Когда вечером Гилберт Честертон вернулся в дом, который они снимали, там было тихо. Он метался из угла в угол, десятки раз повторяя имя жены, в голове его теснились мысли, а за ними прятался страх, в котором он боялся сам себе признаться. Перевернув полдома, он, тяжело дыша, понесся в поисках Гертруды по улицам и площадям. Но нигде не было ни малейших следов. В отчаянии он колотил кулаками в стену: оставалось признать, что жену забрали власти. На четыре часа он утратил способность соображать. Затем, когда свет разума снова забрезжил в его мозгу, он направился к ближайшему полицейскому участку в отчаянной надежде, что все еще можно уладить. Запыхавшийся и бледный, он вбежал в участок и сразу же столкнулся лицом к лицу с очень строгим и аккуратным молодым офицером, который терпеливо дожидался, пока ему связно расскажут о случившемся. Безумец, задыхаясь, прохрипел:
– Вы что-нибудь знаете о госпоже Честертон? Ваши люди похитили ее пять часов назад?

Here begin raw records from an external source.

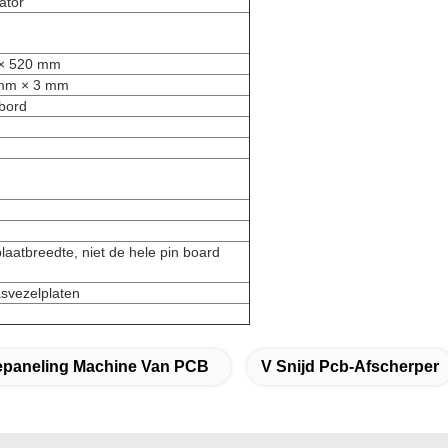
ator
 × 520 mm
 mm × 3 mm
 bord
laatbreedte, niet de hele pin board
asvezelplaten
epaneling Machine Van PCB
V Snijd Pcb-Afscherper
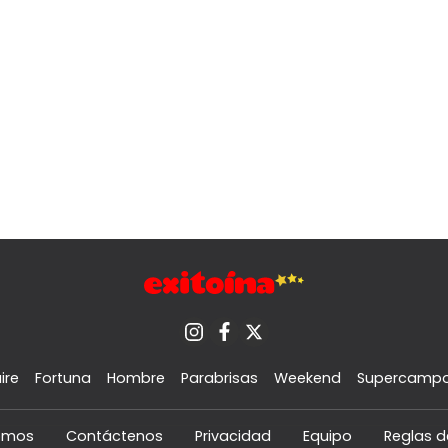
ire
Fortuna
Hombre
Parabrisas
Weekend
Supercamp
omos
Contáctenos
Privacidad
Equipo
Reglas d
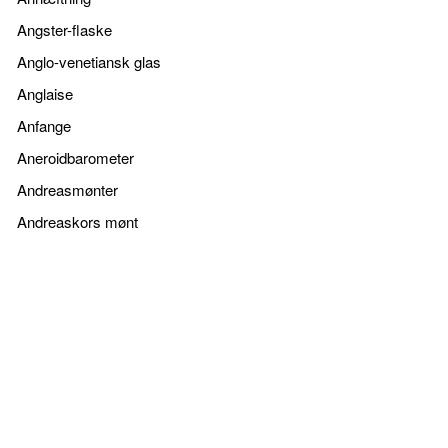
Angster-flaske
Anglo-venetiansk glas
Anglaise
Anfange
Aneroidbarometer
Andreasmønter
Andreaskors mønt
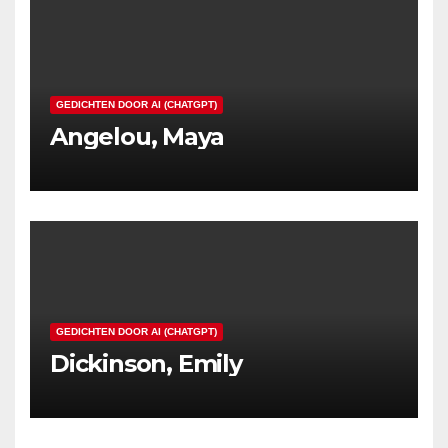
GEDICHTEN DOOR AI (CHATGPT)
Angelou, Maya
GEDICHTEN DOOR AI (CHATGPT)
Dickinson, Emily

Офицер со странной улыбкой опустил глаза и не проронил ни слова.
– Я могу ее увидеть? – спросил Честертон.
Офицер как ни в чем не бывало посмотрел в окно, словно кроме него в комнате никого не было.
– Я требую официально объявить мне, в чем ее обвиняют и что ее ждет… Ответьте же мне, будьте любезны!
Офицер огляделся по сторонам.
– В чем ее обвиняют? – улыбаясь, повторил он. – Но кого же?
– Эту даму, мою жену! – закричал Честертон, трясясь от гнева.